Torrisi, F., Cariello, S., Corradino, C., Del Negro, C. (2023): Deep learning techniques for monitoring volcanic ash clouds from space, XXVIII General Assembly of the International Union of Geodesy and Geophysics (IUGG) (Berlin 2023).
https://doi.org/10.57757/IUGG23-4465


Cite as: https://gfzpublic.gfz-potsdam.de/pubman/item/item_5021894
Abstract
Explosive volcanic eruptions can disperse significant quantities of ash over large areas with consequences for human health, air traffic security, and critical infrastructure. Consequently, the detection and monitoring of volcanic ash clouds is of crucial importance to enhance the safety of human settlements and air traffic. The latest generation of high resolution satellite sensors (e.g. EUMETSAT MSG Spinning Enhanced Visible and InfraRed Imager) provide radiometric estimates to observe and to monitor volcanic clouds at global scale in an efficient and timely manner. However, the satellite data volume is too large to be manually processed and analyzed on a daily basis and global scale.
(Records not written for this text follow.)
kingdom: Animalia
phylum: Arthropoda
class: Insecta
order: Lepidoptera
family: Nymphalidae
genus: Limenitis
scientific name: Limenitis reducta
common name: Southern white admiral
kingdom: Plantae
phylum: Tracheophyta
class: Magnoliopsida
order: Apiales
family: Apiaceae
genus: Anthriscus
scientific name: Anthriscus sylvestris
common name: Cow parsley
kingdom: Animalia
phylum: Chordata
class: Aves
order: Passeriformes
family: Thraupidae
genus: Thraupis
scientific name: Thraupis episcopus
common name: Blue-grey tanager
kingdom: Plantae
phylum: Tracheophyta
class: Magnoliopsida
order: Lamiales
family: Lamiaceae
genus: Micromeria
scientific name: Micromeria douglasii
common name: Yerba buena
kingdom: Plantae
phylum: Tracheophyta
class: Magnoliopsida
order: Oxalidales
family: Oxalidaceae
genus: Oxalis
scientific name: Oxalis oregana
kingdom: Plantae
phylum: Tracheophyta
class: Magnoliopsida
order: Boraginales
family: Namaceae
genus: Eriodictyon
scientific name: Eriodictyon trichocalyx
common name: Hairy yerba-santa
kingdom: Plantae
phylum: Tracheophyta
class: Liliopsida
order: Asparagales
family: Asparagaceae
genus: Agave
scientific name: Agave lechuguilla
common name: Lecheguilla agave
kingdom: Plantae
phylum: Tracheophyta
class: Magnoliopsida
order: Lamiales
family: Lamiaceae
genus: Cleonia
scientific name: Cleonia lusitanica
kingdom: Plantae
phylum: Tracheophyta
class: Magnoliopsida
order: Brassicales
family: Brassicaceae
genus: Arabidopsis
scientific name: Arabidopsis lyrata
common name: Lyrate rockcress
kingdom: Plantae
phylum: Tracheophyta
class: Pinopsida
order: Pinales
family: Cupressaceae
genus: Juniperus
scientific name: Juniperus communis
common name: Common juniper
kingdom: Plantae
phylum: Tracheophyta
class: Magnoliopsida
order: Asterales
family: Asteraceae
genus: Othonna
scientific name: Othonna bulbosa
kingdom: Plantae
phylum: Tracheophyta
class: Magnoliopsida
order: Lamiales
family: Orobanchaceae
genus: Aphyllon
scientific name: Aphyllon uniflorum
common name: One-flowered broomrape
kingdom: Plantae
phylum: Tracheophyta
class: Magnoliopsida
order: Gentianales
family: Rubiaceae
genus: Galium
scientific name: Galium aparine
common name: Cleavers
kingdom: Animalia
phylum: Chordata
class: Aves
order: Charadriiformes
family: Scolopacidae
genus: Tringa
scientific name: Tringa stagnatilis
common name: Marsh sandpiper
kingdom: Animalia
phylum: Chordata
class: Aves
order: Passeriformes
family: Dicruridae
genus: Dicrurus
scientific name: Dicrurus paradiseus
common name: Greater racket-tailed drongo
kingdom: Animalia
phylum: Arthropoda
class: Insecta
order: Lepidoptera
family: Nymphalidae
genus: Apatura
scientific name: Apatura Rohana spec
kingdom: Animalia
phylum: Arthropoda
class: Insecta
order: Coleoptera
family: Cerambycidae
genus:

Deep learning (DL), a fastest-growing technique of artificial intelligence in remote sensing data analysis applications, has an excellent ability to learn massive, high-dimensional image features and have been widely studied and applied in classification, recognition, and detection tasks involving satellite images. Here, we evaluate the ability of deep Convolutional Neural Networks (CNNs), a DL class, to detect and track the dispersion of volcanic ash clouds into the atmosphere, exploiting a variety of spatiotemporal information mainly coming from satellite sensors. We train some popular deep CNN models through transfer learning. We show that even when using transfer learning the size of the dataset plays a key role in the performance of the models, with those trained on the smaller datasets showing a strong tendency to overfit. These models were applied to the paroxysmal explosive events that occurred at Mt. Etna between 2020 and 2022.